ねえ、ジーク。あなたの好きなご主人様は――アークはもう死ぬわよ?」


「……」


「ファバニールは強いわ。アークが今まで闇の手の刺客を(ほうむ)ってきたのは知っているわ。

それでもファバニールは別格よ。

竜の王というのはね、人間の想像を遥かに超える生き物なの。

人間ごときが挑んで良い相手じゃないの。

それもわからず挑むなんて、アークはとんでもないバカね」


 ブリュンヒルデはファバニールとずっと一緒に過ごしてきた。


 だからこそ、彼女は誰よりもファバニールのことを理解していた。


 ファバニールは人間とは別次元にいる。


 なぜ闇の手でファバニールが一目置かれているか?


 それは圧倒的な強さがあるからに他ならない。


「ジークもわかっているんじゃない? アークではファバニールに勝てないことを」


 ジークは黙ってブリュンヒルデを見る。


「ああ、勘違いしないで頂戴。昼間の戦いは関係ないわ。

たとえアークがいま全力で戦うことができても、ファバニールには敵わないわ。

だってそうでしょう? どうやってファバニールを倒すというの?

私にはどうしてもファバニールが負ける姿が想像できないのよ」


 ブリュンヒルデのいうことは正しい。


 彼女は決してアークを侮っているわけではない。


 イカロスを倒したという実績を無視しているわけではない。


 しかし、アークが人間である以上、竜との生物の差を超えることはできないと考えているのだ。

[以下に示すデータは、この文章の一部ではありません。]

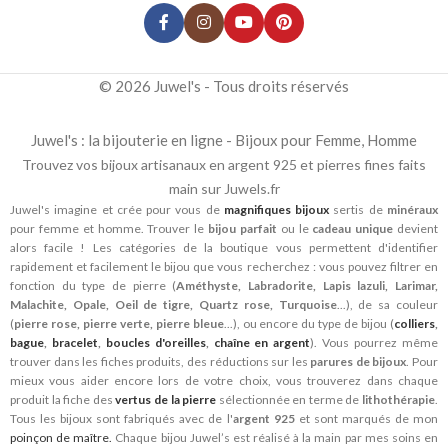
© 2026 Juwel's - Tous droits réservés
Juwel's : la bijouterie en ligne - Bijoux pour Femme, Homme
Trouvez vos bijoux artisanaux en argent 925 et pierres fines faits
main sur Juwels.fr
Juwel's imagine et crée pour vous de
magnifiques bijoux
sertis de
minéraux
pour femme et homme. Trouver le
bijou parfait
ou le
cadeau unique
devient
alors facile ! Les catégories de la boutique vous permettent d'identifier
rapidement et facilement le bijou que vous recherchez : vous pouvez filtrer en
fonction du type de pierre (
Améthyste, Labradorite, Lapis lazuli, Larimar,
Malachite, Opale, Oeil de tigre, Quartz rose, Turquoise
...), de sa couleur
(
pierre rose, pierre verte, pierre bleue
...), ou encore du type de bijou (
colliers
,
bague
,
bracelet
,
boucles d'oreilles
,
chaîne en argent
). Vous pourrez même
trouver dans les fiches produits, des réductions sur les
parures de bijoux
. Pour
mieux vous aider encore lors de votre choix, vous trouverez dans chaque
produit la fiche des
vertus de la pierre
sélectionnée en terme de
lithothérapie
.
Tous les bijoux sont fabriqués avec de l'
argent 925
et sont marqués de mon
poinçon de maître.
Chaque bijou Juwel’s est réalisé à la main par mes soins en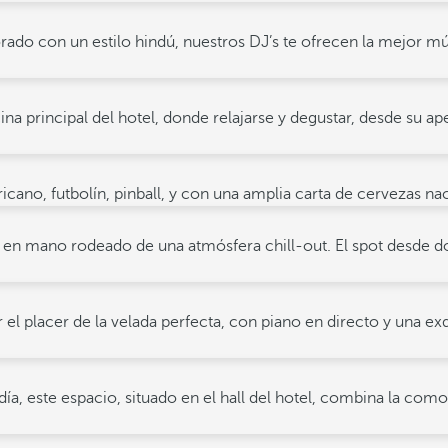
ado con un estilo hindú, nuestros DJ’s te ofrecen la mejor mús
iscina principal del hotel, donde relajarse y degustar, desde su 
icano, futbolín, pinball, y con una amplia carta de cervezas na
l en mano rodeado de una atmósfera chill-out. El spot desde d
 el placer de la velada perfecta, con piano en directo y una ex
 día, este espacio, situado en el hall del hotel, combina la c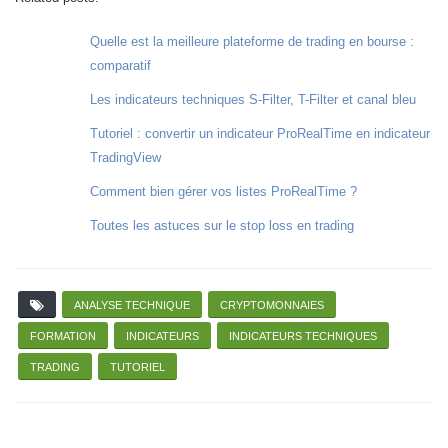
Quelle est la meilleure plateforme de trading en bourse :
comparatif
Les indicateurs techniques S-Filter, T-Filter et canal bleu
Tutoriel : convertir un indicateur ProRealTime en indicateur
TradingView
Comment bien gérer vos listes ProRealTime ?
Toutes les astuces sur le stop loss en trading
ANALYSE TECHNIQUE
CRYPTOMONNAIES
FORMATION
INDICATEURS
INDICATEURS TECHNIQUES
TRADING
TUTORIEL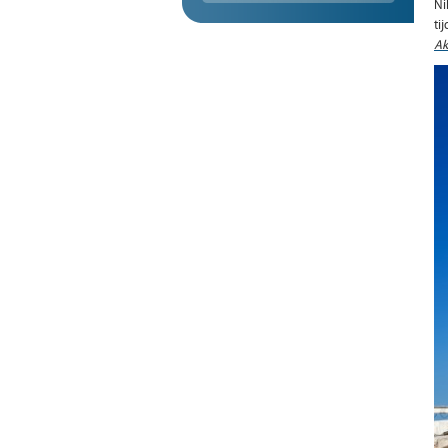
Ni
ti
Ak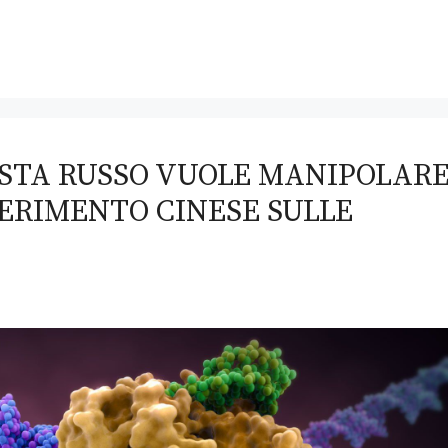
ISTA RUSSO VUOLE MANIPOLAR
PERIMENTO CINESE SULLE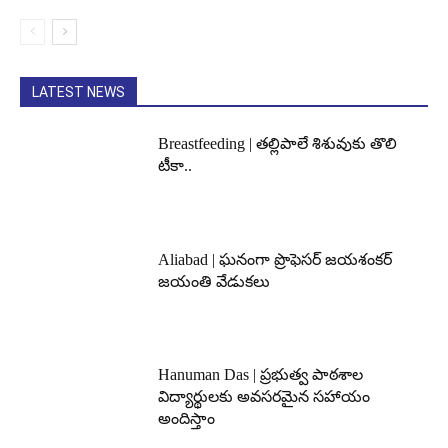
LATEST NEWS
Breastfeeding | తల్లిపాలే శిశువుకు తొలి
టీకా..
Aliabad | ఘనంగా ప్రొఫెసర్ జయశంకర్
జయంతి వేడుకలు
Hanuman Das | ప్రభుత్వ పాఠశాల
విద్యార్థులకు అవసరమైన సహాయం
అందిస్తాం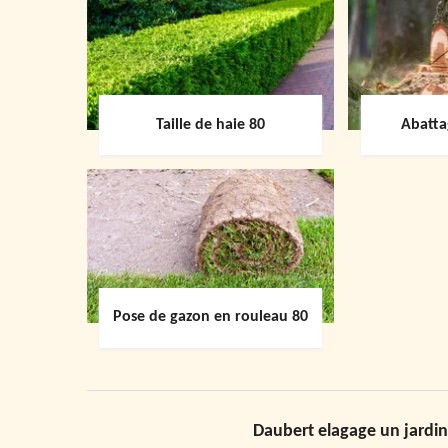
Taille de haie 80
Abatta
Pose de gazon en rouleau 80
Daubert elagage un jardin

 たとえニブルヘイムが使われたとしても、ファバニールが倒れることはない。


「それとも私を潰してしまえばファバニールも止まると? だったら短絡的ね。

私が死ねば、あの子はこのガルム領を徹底的に破壊するわ」


「アーク様はファバニールを倒します。絶対に。

アーク様が一人で行かれたのです。勝てる確証があってのことでしょう」


 ジークは、アークに対し絶対的な信頼を寄せている。


 それはもはや盲信といえるレベルだ。


 ジークも干支の一人ということ。


 干支はもれなく、アークを盲信しているのだ。


「ですので、私はお嬢様を全力で食い止めます」


 さすがのアークもブリュンヒルデとファバニールを同時に相手するのは苦しいだろう。


 だからジークがいるのだ。


 ファバニールとアークの戦いに邪魔をさせないように。


 ブリュンヒルデを足止めし、殺すこと。


 それがジークの役目であった。